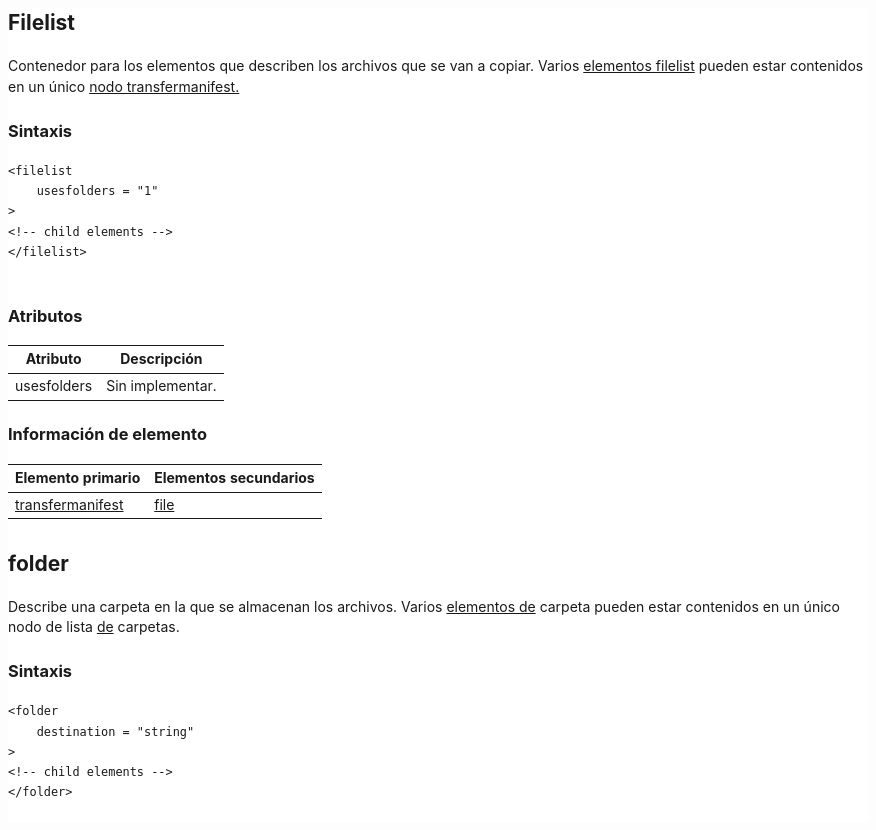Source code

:  

## <a name="filelist"></a>Filelist

Contenedor para los elementos que describen los archivos que se van a copiar. Varios [elementos filelist](#syntax) pueden estar contenidos en un único [nodo transfermanifest.](#syntax)

### <a name="syntax"></a>Sintaxis


```
<filelist
    usesfolders = "1"
>
<!-- child elements -->
</filelist>                   
                    
```



### <a name="attributes"></a>Atributos



| Atributo   | Descripción      |
|-------------|------------------|
| usesfolders | Sin implementar. |



 

### <a name="element-information"></a>Información de elemento



| Elemento primario              | Elementos secundarios  |
|-----------------------------|-----------------|
| [transfermanifest](#syntax) | [file](#syntax) |



 

## <a name="folder"></a>folder

Describe una carpeta en la que se almacenan los archivos. Varios [elementos de](#syntax) carpeta pueden estar contenidos en un único nodo de lista [de](#syntax) carpetas.

### <a name="syntax"></a>Sintaxis


```
<folder
    destination = "string"
>
<!-- child elements -->
</folder>                 
                    
```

═══

- Directions for this task:
Would you copy every entry exactly as it stands, leaving out the pictures?

- Response below:
Source code

:  

## <a name="filelist"></a>Filelist

Contenedor para los elementos que describen los archivos que se van a copiar. Varios [elementos filelist](#syntax) pueden estar contenidos en un único [nodo transfermanifest.](#syntax)

### <a name="syntax"></a>Sintaxis


```
<filelist
    usesfolders = "1"
>
<!-- child elements -->
</filelist>                   
                    
```



### <a name="attributes"></a>Atributos



| Atributo   | Descripción      |
|-------------|------------------|
| usesfolders | Sin implementar. |



 

### <a name="element-information"></a>Información de elemento



| Elemento primario              | Elementos secundarios  |
|-----------------------------|-----------------|
| [transfermanifest](#syntax) | [file](#syntax) |



 

## <a name="folder"></a>folder

Describe una carpeta en la que se almacenan los archivos. Varios [elementos de](#syntax) carpeta pueden estar contenidos en un único nodo de lista [de](#syntax) carpetas.

### <a name="syntax"></a>Sintaxis


```
<folder
    destination = "string"
>
<!-- child elements -->
</folder>                 
                    
```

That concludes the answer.